In discussing representation, it is important to make a distinction between the legislative and executive functions of government. While these two functions are often intermixed (a president proposes and may veto laws, ministers in parliamentary systems have both legislative and executive roles), I will focus on the legislative function as the primary domain of representative democracy. The framers of the American system of government focused on the legislative side, giving relatively few powers explicitly to the executive. Over the centuries, more and more power has accrued to the office of the president, to the point that it is now frequently referred to by scholars as the “imperial presidency.”

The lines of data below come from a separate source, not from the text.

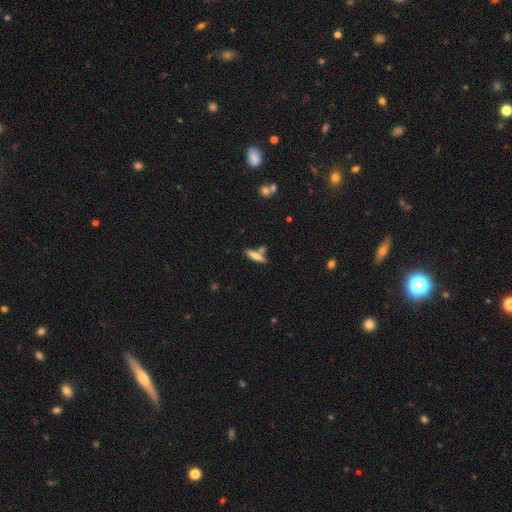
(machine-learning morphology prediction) Q: Smooth or featured?
A: smooth (67%); runner-up: featured or disk (25%)
Q: How rounded?
A: cigar-shaped (73%); runner-up: in between (24%)
Q: Merging?
A: none (62%); runner-up: merger (22%)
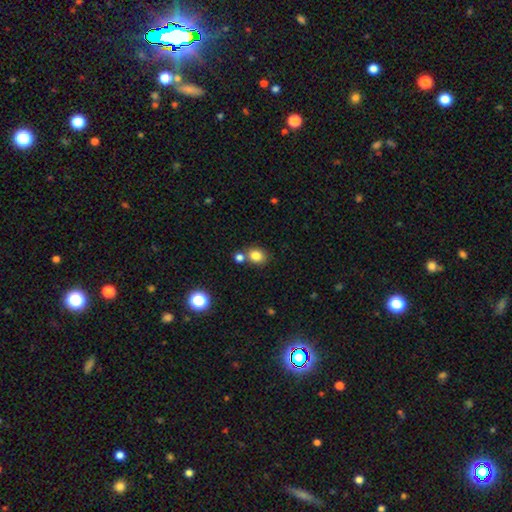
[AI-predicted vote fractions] Smooth or featured?
  - smooth: 82% *
  - star or artifact: 12%
  - featured or disk: 6%
How rounded?
  - round: 60% *
  - in between: 40%
  - cigar-shaped: 1%
Merging?
  - none: 65% *
  - merger: 22%
  - minor disturbance: 10%
  - major disturbance: 3%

I would not propose to select an executive, such as a mayor, governor, or president, by random selection from among all citizens. No one person can be representative of the whole, plus an executive must possess specific skills. However, random selection could play a beneficial role, as it did in many Renaissance city-states. For example, it might make sense to have a statistically representative subset of the society function as a sort of hiring committee to recruit an executive, similar to the way that a city council appoints a city manager. A process with a smaller group (i.e not the whole electorate) can avoid money-tainted campaigns, and directly interview and evaluate potential executives up close, rather than from quick ads designed to prick emotions.
Sortition is now being used in innovative implementations around the world. The size, design, powers and procedures of these panels selected using democratic lotteries varies, as does the name – variously known by names such as citizens’ assemblies, planning cells, policy juries, or mini-publics. I will discuss some of these exciting innovations in subsequent chapters. I hope to show that with appropriate design and implementation, sortition can be superior to elections as a central tool for democratic popular self-rule.
Terry Bouricius
Terry served in the Vermont House of Representatives from from 1991 to 2001 as a member of the Vermont Progressive Party. Prior to that, he served on the city council in Burlington, Vermont, from 1981 to 1991.
He entered politics with the Liberty Union Party, where he ran for a seat in the Vermont Senate twice with their nomination. He left the Liberty Union Party to aid in the creation of the Citizens Party, and ran for state senate and lieutenant governor.
Terry was the first member of the Citizens Party elected anywhere in the United States. He was an ally to Mayor Bernie Sanders, and served one term as president of the city council. He and Tom Smith were the first members of the Vermont Progressive Party elected to the state house.
Today Terry refers to himself as a "recovering politician" and has become an outspoken critic of electoral democracy. His experiences in office and as an electoral reform analyst at FairVote convinced him that electoral democracy is fundamentally undemocratic, as it excludes all but a small political class the opportunity to participate formally in government policy. He believes that citizens' assemblies, selected via a stratified random sample to create a microcosm of a population, are much better suited to the task of deliberating over policy than professional politicians, who are mainly focused on re-election. He is currently working on a book titled "The Trouble With Elections: Everything We Thought We Knew About Democracy is Wrong" which describes his thinking on this subject in detail.